◆ **Problems to solve**:
1 - Rewrite the motherhood essay from "With the passing" to "of a mother.", replacing "decades" with "years".
2 - Write out the CAD part entries exactly, from their first line through the line containing "var sketch = newSketch(context, id".
-- BEGIN Source excerpt --
The Mother in Me is Full of Righteous Rage
Exploring the overlap between childhood trauma, tribalism, and the quest for safety
Once I became a mother, a switch flipped in my heart.
My capacity for love, my desire to support, and my instinct to protect our most vulnerable expanded exponentially—not just for my children, but for all children.
I feel an ache in my chest when I see or hear of a child being harmed, displaced, or neglected, because I can imagine how scared and confused they must be. All I want to do is scoop them up, remove them from harm, and tell them over and over what I say to my own kids when they’re upset: “You’re safe and you’re loved. You’re safe and you’re loved. I am here, you’re safe and you’re loved.”
With the passing of my dad earlier this year, I’ve been doing a lot of inner child work. I’ve found myself revisiting memories from my own childhood that I haven’t looked at in decades—except now I’m seeing them from the perspective of an adult. More specifically, through the lens of a mother.
My son Archie is almost 6—the same age I was when my dad got drunk and drove me, my 2-year-old sister, and our tween babysitter to McDonald’s 45 minutes from our house and passed out cold in the drive-thru lane. A few months shy of entering kindergarten, I got the three of us out of his van, found a payphone, and was able to call my mom at work and tell her where we were so she could come pick us up.
-- END Source excerpt --
-- BEGIN Raw data --
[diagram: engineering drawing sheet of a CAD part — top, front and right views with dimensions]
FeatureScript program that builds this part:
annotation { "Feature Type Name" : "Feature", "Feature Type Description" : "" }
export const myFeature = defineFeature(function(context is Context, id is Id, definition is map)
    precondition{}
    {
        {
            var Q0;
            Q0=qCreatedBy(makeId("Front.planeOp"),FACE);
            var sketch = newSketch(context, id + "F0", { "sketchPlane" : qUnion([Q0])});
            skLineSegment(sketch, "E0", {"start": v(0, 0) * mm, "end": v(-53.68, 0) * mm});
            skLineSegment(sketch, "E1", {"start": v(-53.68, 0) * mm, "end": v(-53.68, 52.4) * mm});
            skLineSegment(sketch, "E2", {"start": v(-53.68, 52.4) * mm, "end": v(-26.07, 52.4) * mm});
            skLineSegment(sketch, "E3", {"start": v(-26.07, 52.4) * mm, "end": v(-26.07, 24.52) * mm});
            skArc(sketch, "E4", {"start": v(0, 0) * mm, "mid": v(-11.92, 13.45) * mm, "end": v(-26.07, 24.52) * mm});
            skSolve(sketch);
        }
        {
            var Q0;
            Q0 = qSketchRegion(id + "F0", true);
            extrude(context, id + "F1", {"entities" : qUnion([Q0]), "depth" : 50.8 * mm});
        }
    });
-- END Raw data --
◆ **Answers provided**:
1 -
With the passing of my dad earlier this year, I’ve been doing a lot of inner child work. I’ve found myself revisiting memories from my own childhood that I haven’t looked at in years—except now I’m seeing them from the perspective of an adult. More specifically, through the lens of a mother.

2 -
[diagram: engineering drawing sheet of a CAD part — top, front and right views with dimensions]
FeatureScript program that builds this part:
annotation { "Feature Type Name" : "Feature", "Feature Type Description" : "" }
export const myFeature = defineFeature(function(context is Context, id is Id, definition is map)
    precondition{}
    {
        {
            var Q0;
            Q0=qCreatedBy(makeId("Front.planeOp"),FACE);
            var sketch = newSketch(context, id + "F0", { "sketchPlane" : qUnion([Q0])});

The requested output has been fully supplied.